In a nutshell, we took an exciting vacation to Ireland and Denmark, came home to springtime sprung, a bout of viruses, and a gigantic backlog of repairs and out-of-control farm chores. I am happy to say that a month and a half later, I am feeling much more under control and ready for a normal life again.
With that said, we do have some interesting new developments here on the farm. We are getting a solar array installed to harvest some of our sunshine. I’ll write more about that when it is finished.
We cleaned up the goat pasture and tried something new – leaving a rectangle of grass in the center tall and untouched.

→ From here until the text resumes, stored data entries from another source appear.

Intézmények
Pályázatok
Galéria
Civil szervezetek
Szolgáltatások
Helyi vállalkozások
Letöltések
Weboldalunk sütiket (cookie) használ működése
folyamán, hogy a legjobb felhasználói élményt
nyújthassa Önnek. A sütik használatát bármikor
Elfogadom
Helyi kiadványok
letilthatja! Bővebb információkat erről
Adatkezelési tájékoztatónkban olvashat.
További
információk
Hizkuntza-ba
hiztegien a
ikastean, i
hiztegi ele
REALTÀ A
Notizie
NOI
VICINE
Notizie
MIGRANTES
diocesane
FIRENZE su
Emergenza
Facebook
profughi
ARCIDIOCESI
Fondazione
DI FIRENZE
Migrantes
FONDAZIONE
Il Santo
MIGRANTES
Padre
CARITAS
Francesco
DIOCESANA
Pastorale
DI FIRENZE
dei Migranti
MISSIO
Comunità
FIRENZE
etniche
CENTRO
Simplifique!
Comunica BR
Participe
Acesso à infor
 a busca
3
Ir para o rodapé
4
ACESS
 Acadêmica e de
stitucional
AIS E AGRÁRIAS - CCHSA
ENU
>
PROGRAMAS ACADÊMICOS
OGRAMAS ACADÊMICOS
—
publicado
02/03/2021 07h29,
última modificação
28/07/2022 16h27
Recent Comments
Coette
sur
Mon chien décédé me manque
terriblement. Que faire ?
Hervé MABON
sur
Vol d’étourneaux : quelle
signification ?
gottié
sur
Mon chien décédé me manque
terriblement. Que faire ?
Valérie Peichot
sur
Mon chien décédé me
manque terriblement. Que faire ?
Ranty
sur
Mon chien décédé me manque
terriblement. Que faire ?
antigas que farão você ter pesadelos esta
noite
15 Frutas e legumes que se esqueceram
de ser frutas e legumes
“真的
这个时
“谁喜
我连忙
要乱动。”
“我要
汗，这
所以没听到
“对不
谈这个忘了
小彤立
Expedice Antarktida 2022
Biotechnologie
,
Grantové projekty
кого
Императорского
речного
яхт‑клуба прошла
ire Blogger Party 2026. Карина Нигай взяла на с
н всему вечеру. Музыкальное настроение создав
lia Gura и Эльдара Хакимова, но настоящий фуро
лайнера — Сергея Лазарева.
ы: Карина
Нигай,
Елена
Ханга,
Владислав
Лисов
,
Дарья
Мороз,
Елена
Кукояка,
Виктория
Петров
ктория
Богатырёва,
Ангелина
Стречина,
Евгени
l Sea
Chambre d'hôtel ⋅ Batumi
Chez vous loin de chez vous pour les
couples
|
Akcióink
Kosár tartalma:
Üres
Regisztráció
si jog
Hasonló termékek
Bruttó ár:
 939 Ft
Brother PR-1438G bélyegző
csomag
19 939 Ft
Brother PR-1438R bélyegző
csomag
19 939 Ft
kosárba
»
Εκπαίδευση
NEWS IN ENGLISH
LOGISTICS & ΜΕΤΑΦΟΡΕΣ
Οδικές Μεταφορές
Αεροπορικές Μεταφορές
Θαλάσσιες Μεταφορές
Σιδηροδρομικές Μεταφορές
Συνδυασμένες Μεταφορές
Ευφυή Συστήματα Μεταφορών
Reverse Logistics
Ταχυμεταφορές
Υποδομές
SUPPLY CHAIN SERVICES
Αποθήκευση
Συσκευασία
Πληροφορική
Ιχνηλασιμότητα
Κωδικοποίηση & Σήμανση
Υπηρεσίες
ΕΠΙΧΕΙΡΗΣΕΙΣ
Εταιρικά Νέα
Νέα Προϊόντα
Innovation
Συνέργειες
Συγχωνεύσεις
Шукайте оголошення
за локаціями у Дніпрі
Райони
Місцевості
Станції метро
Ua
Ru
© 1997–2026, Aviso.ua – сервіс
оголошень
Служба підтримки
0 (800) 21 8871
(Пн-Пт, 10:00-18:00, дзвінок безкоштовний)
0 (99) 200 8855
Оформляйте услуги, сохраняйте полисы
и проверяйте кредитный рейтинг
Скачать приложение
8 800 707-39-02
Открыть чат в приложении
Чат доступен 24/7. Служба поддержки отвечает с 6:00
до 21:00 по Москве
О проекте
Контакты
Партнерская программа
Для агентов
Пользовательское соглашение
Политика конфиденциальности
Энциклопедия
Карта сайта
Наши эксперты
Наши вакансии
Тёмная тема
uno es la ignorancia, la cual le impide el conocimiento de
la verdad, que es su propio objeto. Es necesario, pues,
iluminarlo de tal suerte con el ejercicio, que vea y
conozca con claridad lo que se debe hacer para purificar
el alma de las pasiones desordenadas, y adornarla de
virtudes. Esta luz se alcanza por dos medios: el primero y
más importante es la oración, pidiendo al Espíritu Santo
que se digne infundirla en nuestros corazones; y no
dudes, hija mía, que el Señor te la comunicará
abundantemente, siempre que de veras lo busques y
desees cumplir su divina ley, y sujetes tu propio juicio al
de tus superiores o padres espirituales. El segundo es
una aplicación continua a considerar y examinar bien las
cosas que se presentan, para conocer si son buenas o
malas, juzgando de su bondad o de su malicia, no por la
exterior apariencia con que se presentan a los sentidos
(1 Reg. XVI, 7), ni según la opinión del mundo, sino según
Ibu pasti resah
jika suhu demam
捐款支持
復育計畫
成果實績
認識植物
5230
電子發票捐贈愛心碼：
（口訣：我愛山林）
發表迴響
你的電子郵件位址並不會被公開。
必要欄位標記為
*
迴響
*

The goats don’t like wading through tall grass, but they are finding it quite enjoyable to stroll the edges and reach in for a bite of the grass blooms waving over their heads.
As it turns out, they have no further interest in their hay rack. Why chew on that old dry stuff when they can nibble fresh green snacks all day long? Last fall we stacked 16 square bales up in the loft and towards the end of winter I was getting nervous that we might run out before the new cuttings were ready to purchase. I’m pleased to see we have three bales left so 16 seems to be the magic number.
I finally got around to the monthly job of medicating the goats and trimming their hooves yesterday. I suspect the springtime generates a growth spurt because there was a lot of work to do to get their feet flat across the bottom as they should be.
Last, we brought home ten new baby chicks. This is our fourth generation, so we are quite familiar with the process and it is not quite the novelty it used to be. Still, who doesn’t love little babies? We got quite a variety this time:
- 4 Ameraucanas (blue or green eggs)
- 2 Olive Eggers (green eggs)
- 1 Asian Black
- 2 Sapphire Gems
- 1 (some rare breed I can’t remember)
They are all learning to be a family, sleeping in a heap under a heat lamp on cool nights, and pouncing onto the trough when I set it down full with a fresh mound of crumbles. I have hopes that this year every one of them will survive their youth, but after losing half of them to injuries and/or predators last year I opted for more than I really need, just in case. I have only three hens and a rooster left from my oldest generation and I don’t know what lifespan to expect but refreshing the coop with youngsters helps me with that inevitable loss.
So, the annual cycle begins anew and with the gardens planted, weeds mowed, pulled, or sprayed, and broken items repaired, things are looking positive and peaceful again. What a relief!